社内方言(造語)
転職して数か月、業務には少しずつ慣れてきたが未だに手を焼いているものがある。
それが職場内方言だ。
方言といえば、もともとは地域ごとの表現、言葉の差をあらわすものだけれども、同一ゲームのユーザーや特定アーティストのファン、Xの同じ趣味を持つ人の集まりなどでも方言は発生する。
職場でもそれは同じで、職場、職種の中でしか通じない表現がたくさんある。
私のようにいろんな職場を転々としていると、当然各会社ごとの独特の表現というのがわかるのだけれども、
新卒から同じ会社一筋のひとは概ねこの方言に気づかない。
転職経験があっても10年以上同じ会社にいれば、方言が当たり前になりすぎて汎用表現への置き換えがきかない人がいる。
出入りの少ない会社ならそれでも問題ないのだろうが、今働いているところは規模が大きく人の移動も激しい。
_ _ _ _
*課題*. 社内方言についての文章の続きを、最後の一文の後から書くこと。
_ _ _ _
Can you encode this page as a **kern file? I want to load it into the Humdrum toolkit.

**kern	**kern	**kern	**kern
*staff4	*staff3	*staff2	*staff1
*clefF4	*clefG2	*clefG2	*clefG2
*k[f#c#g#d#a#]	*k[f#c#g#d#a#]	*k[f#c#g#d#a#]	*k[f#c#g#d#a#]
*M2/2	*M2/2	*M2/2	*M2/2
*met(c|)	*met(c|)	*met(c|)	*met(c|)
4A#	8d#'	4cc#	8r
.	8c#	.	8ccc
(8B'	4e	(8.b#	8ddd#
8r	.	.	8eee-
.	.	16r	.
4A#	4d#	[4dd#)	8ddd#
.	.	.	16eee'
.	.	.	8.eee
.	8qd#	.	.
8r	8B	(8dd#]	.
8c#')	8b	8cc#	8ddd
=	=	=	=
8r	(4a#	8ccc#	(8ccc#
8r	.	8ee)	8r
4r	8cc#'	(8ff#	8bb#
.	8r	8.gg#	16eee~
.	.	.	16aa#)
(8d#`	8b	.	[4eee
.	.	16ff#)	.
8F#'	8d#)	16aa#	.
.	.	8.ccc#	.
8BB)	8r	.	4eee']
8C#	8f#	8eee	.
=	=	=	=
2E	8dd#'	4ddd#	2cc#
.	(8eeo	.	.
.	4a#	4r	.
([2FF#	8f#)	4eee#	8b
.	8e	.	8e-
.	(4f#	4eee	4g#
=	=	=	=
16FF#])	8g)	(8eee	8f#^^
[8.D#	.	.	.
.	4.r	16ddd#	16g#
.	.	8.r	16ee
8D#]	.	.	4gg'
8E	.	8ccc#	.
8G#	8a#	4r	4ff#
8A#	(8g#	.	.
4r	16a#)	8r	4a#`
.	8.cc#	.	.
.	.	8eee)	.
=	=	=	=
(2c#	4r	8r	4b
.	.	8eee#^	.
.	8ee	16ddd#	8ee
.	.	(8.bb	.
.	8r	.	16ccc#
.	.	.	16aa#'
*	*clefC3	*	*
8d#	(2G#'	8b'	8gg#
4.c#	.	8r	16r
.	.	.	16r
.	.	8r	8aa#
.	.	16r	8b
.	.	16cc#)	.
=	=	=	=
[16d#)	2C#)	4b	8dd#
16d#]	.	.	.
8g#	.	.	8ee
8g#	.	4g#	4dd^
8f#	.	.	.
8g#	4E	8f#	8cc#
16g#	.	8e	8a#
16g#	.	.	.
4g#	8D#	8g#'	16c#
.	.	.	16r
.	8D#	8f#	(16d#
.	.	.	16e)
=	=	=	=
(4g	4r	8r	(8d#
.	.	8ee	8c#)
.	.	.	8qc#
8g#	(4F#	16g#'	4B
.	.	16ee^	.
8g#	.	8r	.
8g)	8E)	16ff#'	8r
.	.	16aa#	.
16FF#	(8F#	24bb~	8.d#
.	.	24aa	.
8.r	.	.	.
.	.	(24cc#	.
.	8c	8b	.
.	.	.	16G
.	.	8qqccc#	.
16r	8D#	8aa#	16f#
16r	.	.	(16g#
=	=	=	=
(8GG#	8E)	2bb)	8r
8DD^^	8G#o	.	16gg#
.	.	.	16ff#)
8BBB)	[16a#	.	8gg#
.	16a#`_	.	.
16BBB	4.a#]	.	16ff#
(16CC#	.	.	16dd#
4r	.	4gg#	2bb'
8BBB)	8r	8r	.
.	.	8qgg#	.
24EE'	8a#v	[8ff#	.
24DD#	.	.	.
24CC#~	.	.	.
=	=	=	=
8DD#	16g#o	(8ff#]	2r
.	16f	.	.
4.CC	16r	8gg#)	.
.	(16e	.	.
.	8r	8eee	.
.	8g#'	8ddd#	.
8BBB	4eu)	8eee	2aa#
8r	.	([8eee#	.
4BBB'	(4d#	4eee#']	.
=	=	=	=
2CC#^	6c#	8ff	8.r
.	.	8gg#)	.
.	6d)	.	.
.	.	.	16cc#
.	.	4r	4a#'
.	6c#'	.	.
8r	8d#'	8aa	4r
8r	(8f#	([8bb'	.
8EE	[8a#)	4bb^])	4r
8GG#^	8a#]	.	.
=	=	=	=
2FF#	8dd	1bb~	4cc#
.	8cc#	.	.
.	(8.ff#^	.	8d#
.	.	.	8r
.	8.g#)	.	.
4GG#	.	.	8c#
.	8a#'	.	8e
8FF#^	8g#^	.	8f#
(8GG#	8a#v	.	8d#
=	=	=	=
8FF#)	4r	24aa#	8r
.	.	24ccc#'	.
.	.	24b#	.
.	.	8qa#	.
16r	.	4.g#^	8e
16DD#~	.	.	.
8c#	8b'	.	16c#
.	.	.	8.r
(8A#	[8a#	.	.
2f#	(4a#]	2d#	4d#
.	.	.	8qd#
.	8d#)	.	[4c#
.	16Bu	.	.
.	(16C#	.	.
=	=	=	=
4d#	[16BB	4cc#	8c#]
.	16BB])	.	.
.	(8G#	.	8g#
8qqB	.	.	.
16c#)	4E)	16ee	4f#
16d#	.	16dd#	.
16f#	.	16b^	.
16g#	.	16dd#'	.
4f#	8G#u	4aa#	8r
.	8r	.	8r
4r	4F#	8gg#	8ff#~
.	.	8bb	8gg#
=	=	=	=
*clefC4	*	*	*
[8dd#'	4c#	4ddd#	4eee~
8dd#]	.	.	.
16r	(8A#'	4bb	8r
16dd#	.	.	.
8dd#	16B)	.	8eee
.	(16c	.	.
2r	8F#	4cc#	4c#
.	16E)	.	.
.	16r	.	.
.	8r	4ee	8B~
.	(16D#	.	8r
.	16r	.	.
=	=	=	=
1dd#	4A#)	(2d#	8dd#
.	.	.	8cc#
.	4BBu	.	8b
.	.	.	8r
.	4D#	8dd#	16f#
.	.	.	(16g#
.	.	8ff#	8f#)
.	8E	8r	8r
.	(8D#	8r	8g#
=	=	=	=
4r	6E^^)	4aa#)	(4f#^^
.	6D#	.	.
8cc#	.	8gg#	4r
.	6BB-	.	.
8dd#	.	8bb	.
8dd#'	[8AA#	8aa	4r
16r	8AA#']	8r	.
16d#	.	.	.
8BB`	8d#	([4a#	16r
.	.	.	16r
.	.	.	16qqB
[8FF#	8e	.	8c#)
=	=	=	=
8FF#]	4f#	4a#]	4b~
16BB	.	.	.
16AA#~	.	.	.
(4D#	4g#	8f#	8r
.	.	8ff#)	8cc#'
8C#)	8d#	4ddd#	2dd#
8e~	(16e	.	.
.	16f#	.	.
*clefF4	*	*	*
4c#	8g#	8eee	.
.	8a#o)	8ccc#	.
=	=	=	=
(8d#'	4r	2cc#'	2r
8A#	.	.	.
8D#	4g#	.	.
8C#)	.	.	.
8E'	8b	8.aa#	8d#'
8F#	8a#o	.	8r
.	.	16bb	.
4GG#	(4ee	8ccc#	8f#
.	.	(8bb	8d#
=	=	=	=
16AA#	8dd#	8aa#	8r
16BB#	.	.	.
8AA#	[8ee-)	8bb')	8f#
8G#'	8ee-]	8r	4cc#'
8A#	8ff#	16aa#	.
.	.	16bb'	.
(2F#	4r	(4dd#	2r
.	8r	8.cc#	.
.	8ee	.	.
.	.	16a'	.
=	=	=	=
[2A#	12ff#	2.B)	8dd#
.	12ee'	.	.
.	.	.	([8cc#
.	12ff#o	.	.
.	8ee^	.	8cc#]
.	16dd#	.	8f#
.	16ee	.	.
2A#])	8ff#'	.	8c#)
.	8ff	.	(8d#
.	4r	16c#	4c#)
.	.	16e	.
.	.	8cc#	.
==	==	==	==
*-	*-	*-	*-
_ _ _ _
*解答*.
そうなるとなかなか厄介だ。
まず、入社してきた人は既存のスタッフとの意思疎通にものすごく手間取る。
聞いたことがない言葉の羅列はもちろん、一般的な意味とは違うニュアンスで使われる言葉もある。
同じ日本語(しかも標準語)を話しているはずなのに、何を言っているかわからない……という事態がぽつぽつ発生するのだ。
今の私はわからなければ、ねぇ、なにそれ?と聞きにいくだけの度胸が少しだけついてきたけれども、もし20代のころだったらと考えると……。
絶対聞きに行けない。
ただでさえ派遣でぼんやり浮いているのに方言が分からなければさらに浮くことになる。
社内方言は便利だ。
汎用表現にすると長くなる言葉をぎゅっと縮めてくれたりする。
会話が簡潔に済むから仕事に割く時間が増える。
でもそれに慣れすぎてしまうと新し人が入ってきたとき、疎外感を感じさせてしまいかねない。
人材確保が大変な今の社会では痛い部分なのでは…?と思う。
それでも新卒などであればあっさりなじむのだろうけど……
企業さんが求めるのは即戦力の既卒転職組だったりする。
いくら優秀でも一朝一夕で社内方言のマスターは難しいと思うのだが……。
社内方言は使用者に方言の自覚がないので教えてもらうこともなかなか難しいし…。
というわけで本日も社内方言と戦う日々である。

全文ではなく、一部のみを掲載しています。